The mere fact that this is a relaxation of a title deed condition in no way leads to the subverting of the court-directed requirement for the Local Authority to advertise such applications to all registered owners of property in the township. The relevant restrictive title deed condition, being one that enforces a reasonable setback from a street boundary, is of material interest and value to such owners and therefore needs to be advertised as per court ruling.

The authority for this is to be found in the ruling of Binns-Ward, J in Ex parte Optimal Property Solutions CC.
Here the court established that such notification was in accord with the rights of property owners provided for in the Constitution, which underlies the importance of property rights.

The laws of general application, such as SPLUMA, LUPA and MPBL that govern planning derive their authority from the Constitution, which remains the supreme law of the land. In any event, these Acts are silent on notifications and no SOP from a local authority can usurp constitutional imperatives, especially when a high court has ruled on such an issue.

It is submitted that proper service, on all owners of property in the township, is a prerequisite for this application to be considered.

Secondly, there is the issue of the legal requirements for the City to remove restrictive title deed conditions in the first instance.
In terms of s25 of the Constitution, a deprivation of a right in property (which includes a praedial servitude) can only be effected in terms of a law of general application and cannot be arbitrary. Which, of necessity, means that no removal/amendment/relaxation of a title deed restriction may be arbitrary in its motivation or effect. The enabling legislation of general application is, as previously mentioned, SPLUMA, LUPA and the MPBL, which all derive their authority from s25 of the Constitution.

The very fact that this application offers no reciprocity or uniformity in law, speaks to the arbitrary nature of the current application. The CBCRA reserves its rights to supplement this legal argument in the appropriate forum.

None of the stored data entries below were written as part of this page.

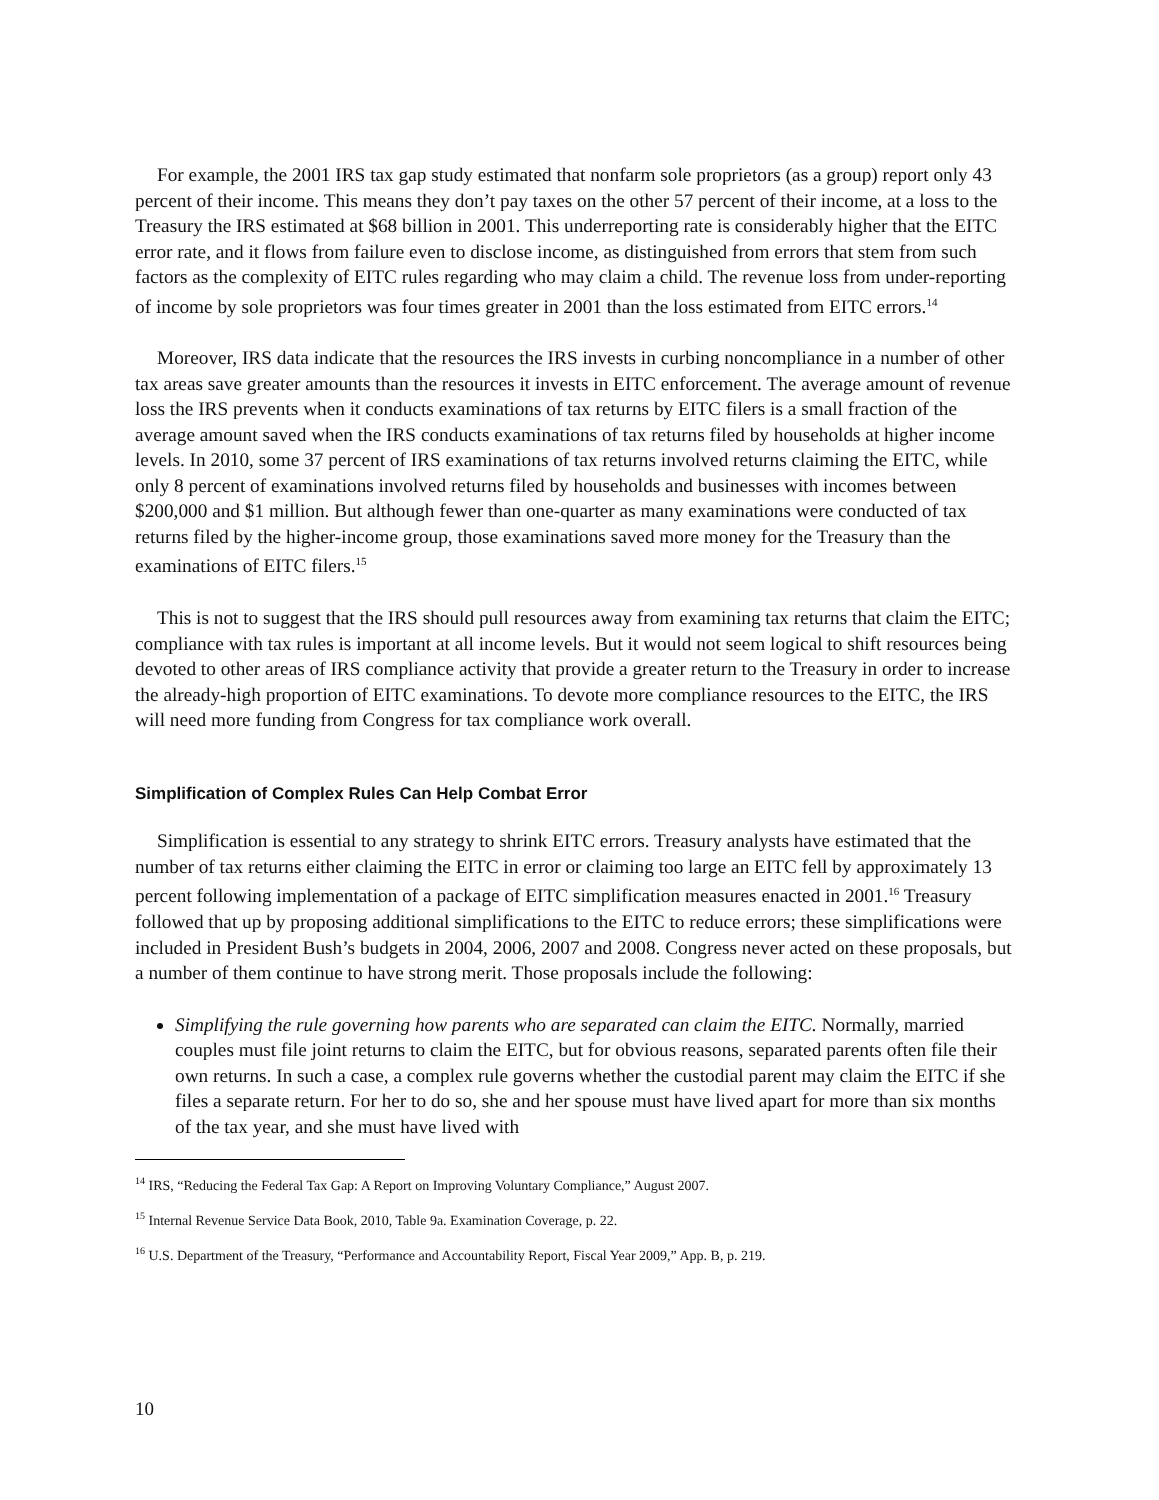For example, the 2001 IRS tax gap study estimated that nonfarm sole proprietors (as a group) report only 43 percent of their income. This means they don’t pay taxes on the other 57 percent of their income, at a loss to the Treasury the IRS estimated at $68 billion in 2001. This underreporting rate is considerably higher that the EITC error rate, and it flows from failure even to disclose income, as distinguished from errors that stem from such factors as the complexity of EITC rules regarding who may claim a child. The revenue loss from under-reporting of income by sole proprietors was four times greater in 2001 than the loss estimated from EITC errors.<sup>14</sup>
Moreover, IRS data indicate that the resources the IRS invests in curbing noncompliance in a number of other tax areas save greater amounts than the resources it invests in EITC enforcement. The average amount of revenue loss the IRS prevents when it conducts examinations of tax returns by EITC filers is a small fraction of the average amount saved when the IRS conducts examinations of tax returns filed by households at higher income levels. In 2010, some 37 percent of IRS examinations of tax returns involved returns claiming the EITC, while only 8 percent of examinations involved returns filed by households and businesses with incomes between $200,000 and $1 million. But although fewer than one-quarter as many examinations were conducted of tax returns filed by the higher-income group, those examinations saved more money for the Treasury than the examinations of EITC filers.<sup>15</sup>
This is not to suggest that the IRS should pull resources away from examining tax returns that claim the EITC; compliance with tax rules is important at all income levels. But it would not seem logical to shift resources being devoted to other areas of IRS compliance activity that provide a greater return to the Treasury in order to increase the already-high proportion of EITC examinations. To devote more compliance resources to the EITC, the IRS will need more funding from Congress for tax compliance work overall.
Simplification of Complex Rules Can Help Combat Error
Simplification is essential to any strategy to shrink EITC errors. Treasury analysts have estimated that the number of tax returns either claiming the EITC in error or claiming too large an EITC fell by approximately 13 percent following implementation of a package of EITC simplification measures enacted in 2001.<sup>16</sup> Treasury followed that up by proposing additional simplifications to the EITC to reduce errors; these simplifications were included in President Bush’s budgets in 2004, 2006, 2007 and 2008. Congress never acted on these proposals, but a number of them continue to have strong merit. Those proposals include the following:
Simplifying the rule governing how parents who are separated can claim the EITC. Normally, married couples must file joint returns to claim the EITC, but for obvious reasons, separated parents often file their own returns. In such a case, a complex rule governs whether the custodial parent may claim the EITC if she files a separate return. For her to do so, she and her spouse must have lived apart for more than six months of the tax year, and she must have lived with
<sup>14</sup> IRS, “Reducing the Federal Tax Gap: A Report on Improving Voluntary Compliance,” August 2007.
<sup>15</sup> Internal Revenue Service Data Book, 2010, Table 9a. Examination Coverage, p. 22.
<sup>16</sup> U.S. Department of the Treasury, “Performance and Accountability Report, Fiscal Year 2009,” App. B, p. 219.
10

Thirdly, the application for a height departure of 1,69m will negatively affect the sea views of neighbours to the east of the subject erf and consequently derogate from the value of neighbouring properties, which triggers s7(b) of the NBR&BS Act. The Concourt recently found against the City, in the manner in which it considers the said legislation.
It must also be added that land use applications must be cognizant of the provisions of s7 and such applications must not be dealt with in a “silo” manner by leaving the determination to the Building Control Officer at some later planning stage. In fact, the land use application informs the BCO’s decision.

Further, the application for the height departure is completely inappropriate and therefore non-compliant with the provisions of s99 of the MPBL and this application falls to be refused on this ground alone.
Clearly, a relatively small amount of excavation will allow this rather immense building to comply with the DMS regulations.

We must, yet again, request that the City does not favour a developer over the rights and legitimate expectations of the rate-paying owners of property in the township.

The CBRRA requests an interview at the MPT committee meeting, which will be convened to decide this application.